Your instructions
The whole listing below needs to be duplicated exactly, pictures aside.

Provided material

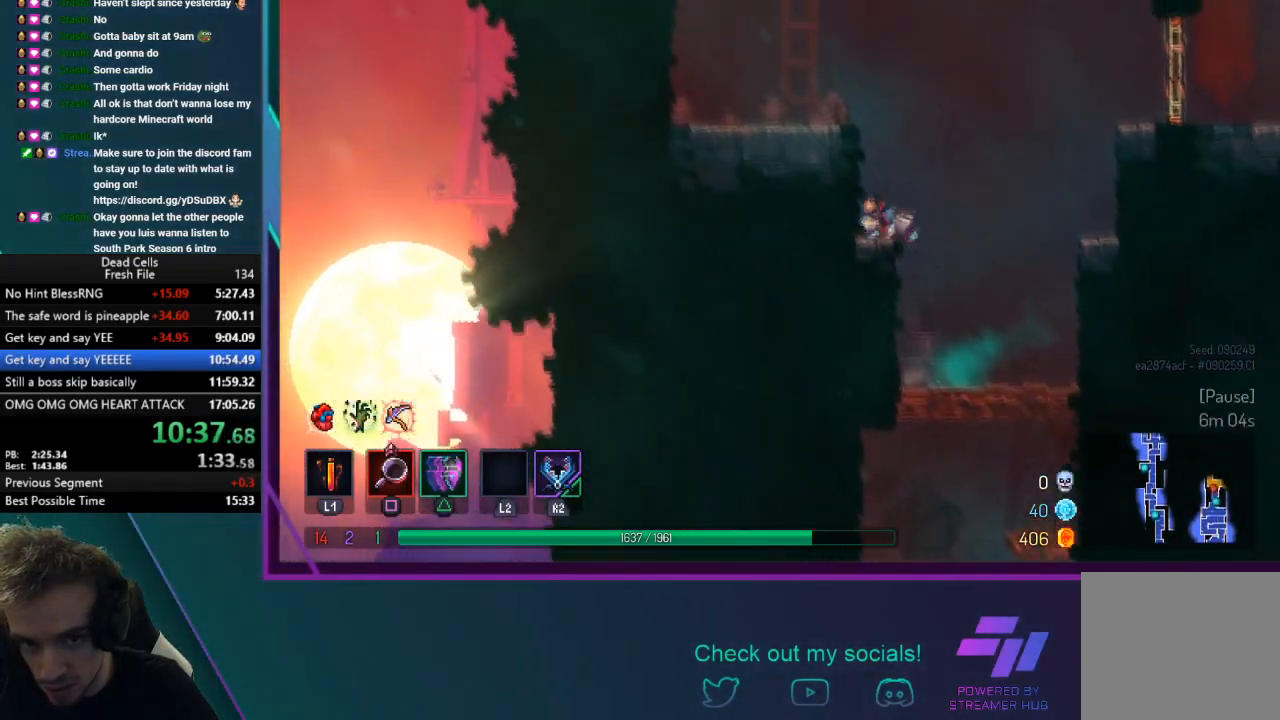
{"buttons": ["CROSS"], "left_stick": "up-left", "events": [[33, "CROSS", "down"], [200, "CROSS", "up"], [433, "CROSS", "down"], [500, "left_stick", "up-left"]]}
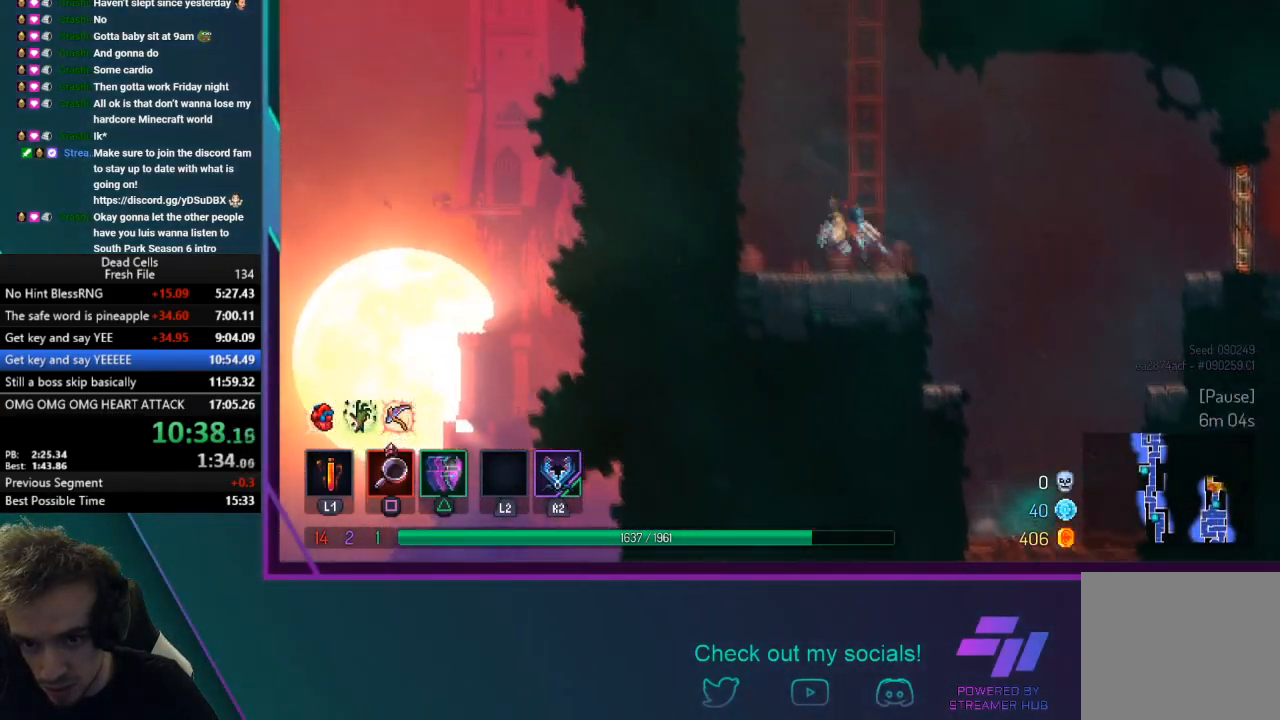
{"buttons": ["CROSS"], "left_stick": "up", "events": [[100, "CROSS", "up"], [134, "left_stick", "up"], [167, "CROSS", "down"], [367, "CROSS", "up"], [434, "CROSS", "down"]]}
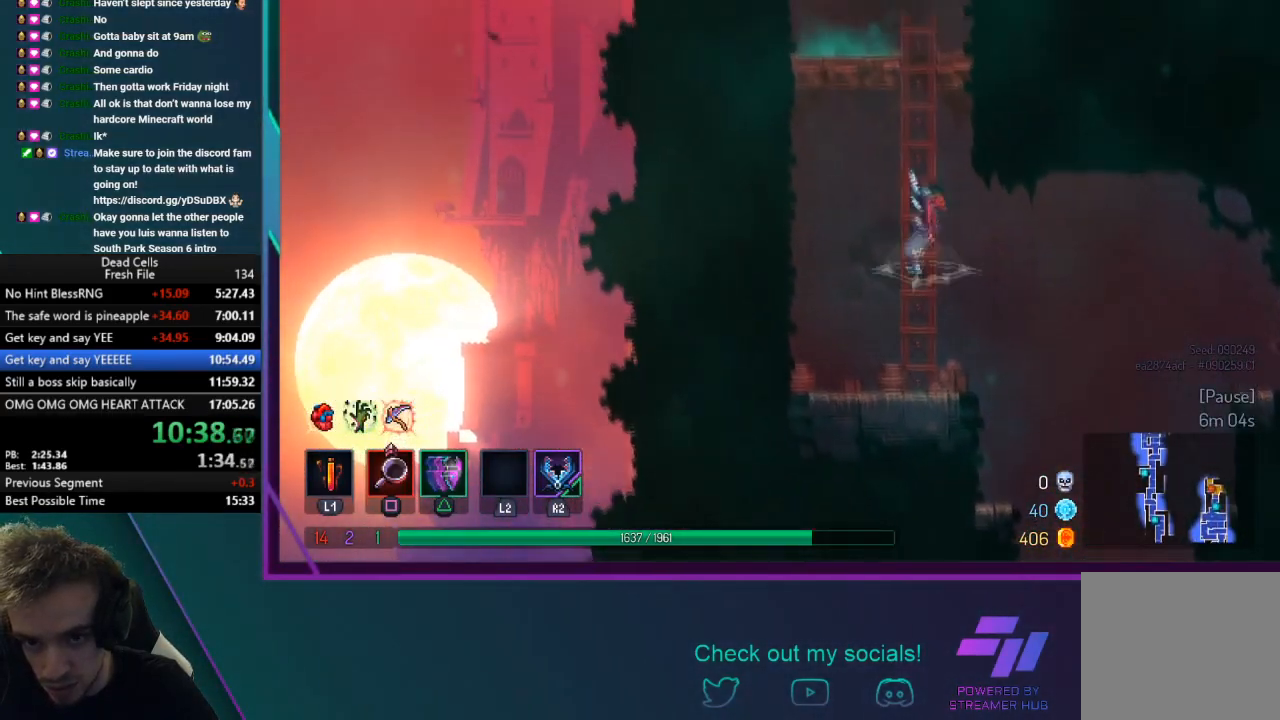
{"buttons": ["CROSS"], "left_stick": "up", "events": [[66, "CROSS", "up"], [133, "CROSS", "down"], [266, "CROSS", "up"], [300, "CROSS", "down"]]}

Reply to the task
{"buttons": ["CROSS"], "left_stick": "up-left", "events": [[33, "CROSS", "down"], [200, "CROSS", "up"], [433, "CROSS", "down"], [500, "left_stick", "up-left"]]}
{"buttons": ["CROSS"], "left_stick": "up", "events": [[100, "CROSS", "up"], [134, "left_stick", "up"], [167, "CROSS", "down"], [367, "CROSS", "up"], [434, "CROSS", "down"]]}
{"buttons": ["CROSS"], "left_stick": "up", "events": [[66, "CROSS", "up"], [133, "CROSS", "down"], [266, "CROSS", "up"], [300, "CROSS", "down"]]}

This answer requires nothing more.